» PROBLEM TO WORK ON
Show each line of the data below that contains the string "hiệu", reproducing every such line in full. Matching is case-sensitive.

[EXTRACTED ENTRIES Boundary: Start]

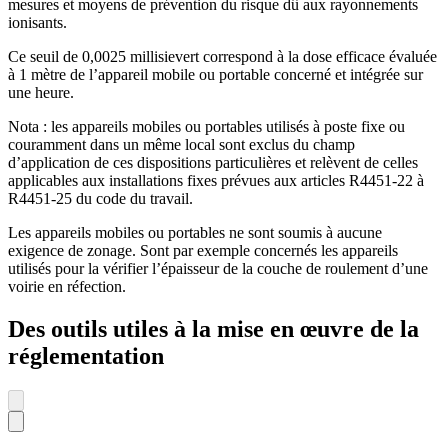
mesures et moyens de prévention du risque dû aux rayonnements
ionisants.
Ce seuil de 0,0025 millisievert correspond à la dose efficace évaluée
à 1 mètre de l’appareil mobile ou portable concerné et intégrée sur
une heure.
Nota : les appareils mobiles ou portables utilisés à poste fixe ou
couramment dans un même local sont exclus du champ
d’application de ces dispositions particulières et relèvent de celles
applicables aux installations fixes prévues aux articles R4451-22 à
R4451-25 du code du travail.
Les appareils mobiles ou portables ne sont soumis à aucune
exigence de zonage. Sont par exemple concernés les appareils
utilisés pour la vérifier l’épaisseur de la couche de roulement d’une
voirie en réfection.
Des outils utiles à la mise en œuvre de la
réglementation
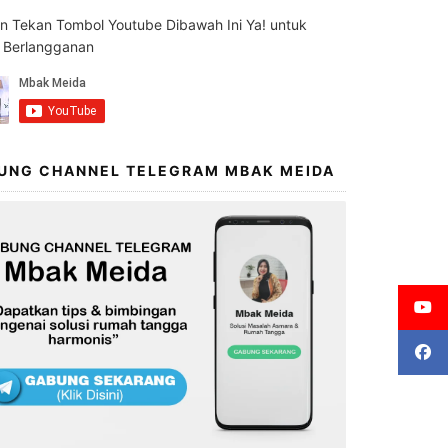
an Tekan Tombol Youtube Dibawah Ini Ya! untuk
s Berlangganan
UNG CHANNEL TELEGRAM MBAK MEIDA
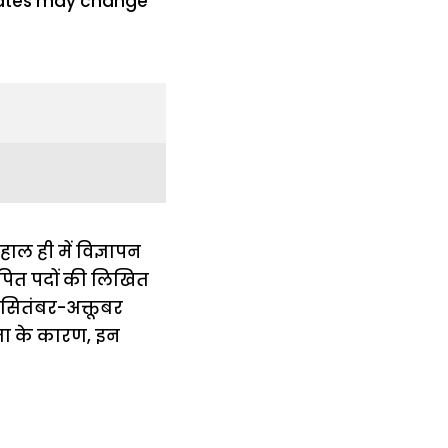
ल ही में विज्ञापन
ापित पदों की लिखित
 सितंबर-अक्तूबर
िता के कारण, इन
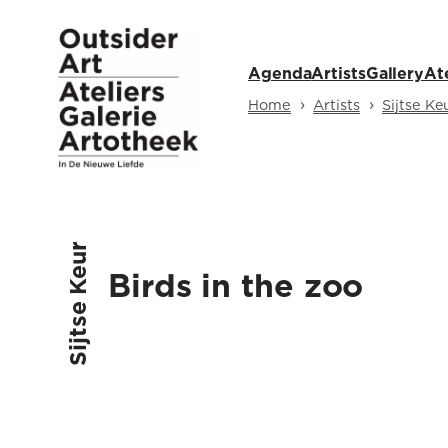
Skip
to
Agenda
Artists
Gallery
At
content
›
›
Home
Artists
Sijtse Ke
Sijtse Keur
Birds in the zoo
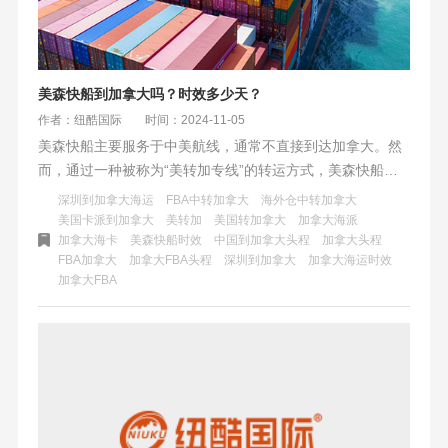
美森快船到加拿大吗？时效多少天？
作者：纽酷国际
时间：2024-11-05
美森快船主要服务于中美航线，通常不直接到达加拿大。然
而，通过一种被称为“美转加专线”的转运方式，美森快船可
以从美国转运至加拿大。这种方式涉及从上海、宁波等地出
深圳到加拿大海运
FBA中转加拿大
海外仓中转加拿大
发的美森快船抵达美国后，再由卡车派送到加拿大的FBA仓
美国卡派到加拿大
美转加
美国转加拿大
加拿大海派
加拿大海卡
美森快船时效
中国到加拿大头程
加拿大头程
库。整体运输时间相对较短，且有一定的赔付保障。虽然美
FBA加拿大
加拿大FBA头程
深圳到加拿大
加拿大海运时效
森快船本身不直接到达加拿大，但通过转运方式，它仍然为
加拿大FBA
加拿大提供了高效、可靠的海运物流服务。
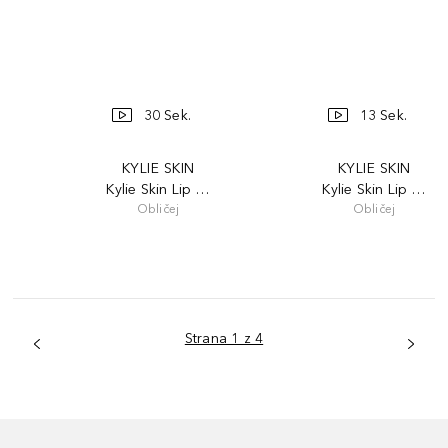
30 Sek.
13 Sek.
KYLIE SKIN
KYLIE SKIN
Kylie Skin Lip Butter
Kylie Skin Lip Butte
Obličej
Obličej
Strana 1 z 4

[EXTRACTED ENTRIES Boundary: End]
[EXTRACTED ENTRIES Boundary: Start]

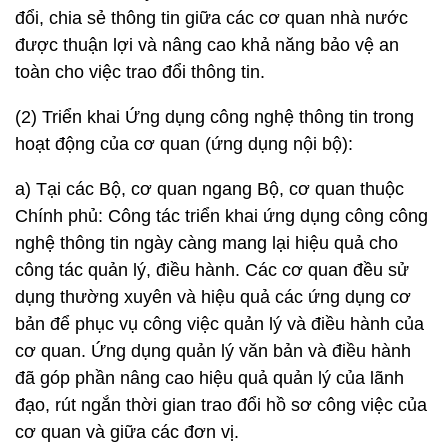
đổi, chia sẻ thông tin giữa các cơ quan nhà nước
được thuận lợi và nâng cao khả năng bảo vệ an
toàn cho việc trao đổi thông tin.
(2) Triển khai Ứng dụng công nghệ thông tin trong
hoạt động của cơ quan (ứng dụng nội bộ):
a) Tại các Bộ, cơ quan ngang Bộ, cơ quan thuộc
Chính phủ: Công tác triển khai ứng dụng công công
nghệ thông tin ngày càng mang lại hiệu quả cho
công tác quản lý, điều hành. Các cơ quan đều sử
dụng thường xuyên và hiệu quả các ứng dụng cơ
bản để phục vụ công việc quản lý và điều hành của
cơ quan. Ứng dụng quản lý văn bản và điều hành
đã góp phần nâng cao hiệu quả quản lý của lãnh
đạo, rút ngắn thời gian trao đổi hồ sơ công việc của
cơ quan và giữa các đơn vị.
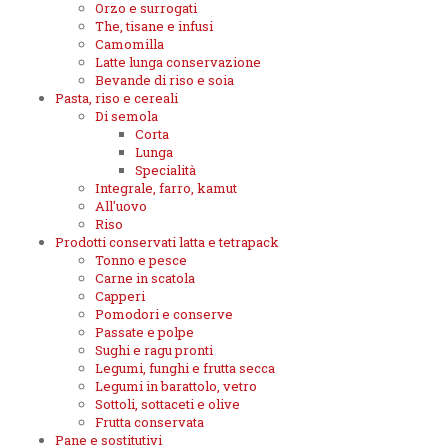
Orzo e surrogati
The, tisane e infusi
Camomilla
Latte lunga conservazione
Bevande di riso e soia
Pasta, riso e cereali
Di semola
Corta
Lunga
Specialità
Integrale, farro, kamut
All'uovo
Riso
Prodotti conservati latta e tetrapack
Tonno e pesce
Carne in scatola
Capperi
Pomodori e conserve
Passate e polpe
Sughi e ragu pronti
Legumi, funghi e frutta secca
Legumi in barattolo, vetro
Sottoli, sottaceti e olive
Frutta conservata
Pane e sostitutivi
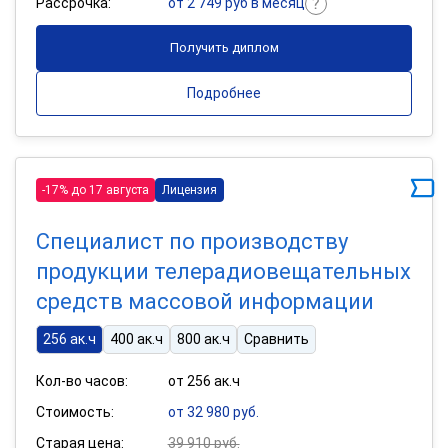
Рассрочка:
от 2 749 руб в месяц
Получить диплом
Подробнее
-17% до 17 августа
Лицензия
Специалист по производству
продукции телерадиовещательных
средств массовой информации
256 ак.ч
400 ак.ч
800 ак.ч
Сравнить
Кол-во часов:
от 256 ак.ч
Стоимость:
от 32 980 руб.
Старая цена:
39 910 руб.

[EXTRACTED ENTRIES Boundary: End]

» ANSWER FOR THIS EXERCISE
nghệ thông tin ngày càng mang lại hiệu quả cho
dụng thường xuyên và hiệu quả các ứng dụng cơ
đã góp phần nâng cao hiệu quả quản lý của lãnh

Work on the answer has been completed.